[Start The records]
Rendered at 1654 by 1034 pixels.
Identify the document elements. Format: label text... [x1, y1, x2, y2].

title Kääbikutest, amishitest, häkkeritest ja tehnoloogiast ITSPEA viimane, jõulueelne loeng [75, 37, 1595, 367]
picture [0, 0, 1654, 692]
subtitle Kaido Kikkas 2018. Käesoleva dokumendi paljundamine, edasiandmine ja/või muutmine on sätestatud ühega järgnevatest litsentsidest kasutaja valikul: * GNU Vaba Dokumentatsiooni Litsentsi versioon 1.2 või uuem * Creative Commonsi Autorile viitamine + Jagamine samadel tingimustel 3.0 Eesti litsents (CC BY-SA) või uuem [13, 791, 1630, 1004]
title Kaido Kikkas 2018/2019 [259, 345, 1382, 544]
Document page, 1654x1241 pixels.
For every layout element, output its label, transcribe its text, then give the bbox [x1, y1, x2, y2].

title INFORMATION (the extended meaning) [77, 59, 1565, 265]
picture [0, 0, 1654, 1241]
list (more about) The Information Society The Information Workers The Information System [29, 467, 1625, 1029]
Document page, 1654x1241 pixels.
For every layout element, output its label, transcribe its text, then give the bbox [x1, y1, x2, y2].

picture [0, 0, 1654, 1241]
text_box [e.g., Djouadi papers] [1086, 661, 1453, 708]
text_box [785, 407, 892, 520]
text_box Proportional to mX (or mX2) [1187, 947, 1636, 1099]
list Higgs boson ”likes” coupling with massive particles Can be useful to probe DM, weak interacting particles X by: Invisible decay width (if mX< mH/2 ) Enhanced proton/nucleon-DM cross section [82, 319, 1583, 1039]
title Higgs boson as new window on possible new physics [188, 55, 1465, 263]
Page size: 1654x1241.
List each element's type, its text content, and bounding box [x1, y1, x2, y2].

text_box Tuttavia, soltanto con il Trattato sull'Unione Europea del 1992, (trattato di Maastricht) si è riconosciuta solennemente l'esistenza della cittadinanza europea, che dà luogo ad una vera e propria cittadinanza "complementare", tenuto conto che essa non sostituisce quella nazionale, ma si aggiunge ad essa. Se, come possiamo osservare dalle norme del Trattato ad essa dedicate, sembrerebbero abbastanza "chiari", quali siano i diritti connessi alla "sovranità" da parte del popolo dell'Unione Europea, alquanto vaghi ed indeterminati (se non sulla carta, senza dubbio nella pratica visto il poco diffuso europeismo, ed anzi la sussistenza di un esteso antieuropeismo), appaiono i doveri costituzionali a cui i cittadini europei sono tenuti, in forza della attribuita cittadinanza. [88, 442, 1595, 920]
[End The records]
§ **What you should do**
Could you return, word for word, the stretch of the rows above from the line containing "Page size: 1654x1241." through the end of the rows?

§ **Answer to this exercise**
Page size: 1654x1241.
List each element's type, its text content, and bounding box [x1, y1, x2, y2].

text_box Tuttavia, soltanto con il Trattato sull'Unione Europea del 1992, (trattato di Maastricht) si è riconosciuta solennemente l'esistenza della cittadinanza europea, che dà luogo ad una vera e propria cittadinanza "complementare", tenuto conto che essa non sostituisce quella nazionale, ma si aggiunge ad essa. Se, come possiamo osservare dalle norme del Trattato ad essa dedicate, sembrerebbero abbastanza "chiari", quali siano i diritti connessi alla "sovranità" da parte del popolo dell'Unione Europea, alquanto vaghi ed indeterminati (se non sulla carta, senza dubbio nella pratica visto il poco diffuso europeismo, ed anzi la sussistenza di un esteso antieuropeismo), appaiono i doveri costituzionali a cui i cittadini europei sono tenuti, in forza della attribuita cittadinanza. [88, 442, 1595, 920]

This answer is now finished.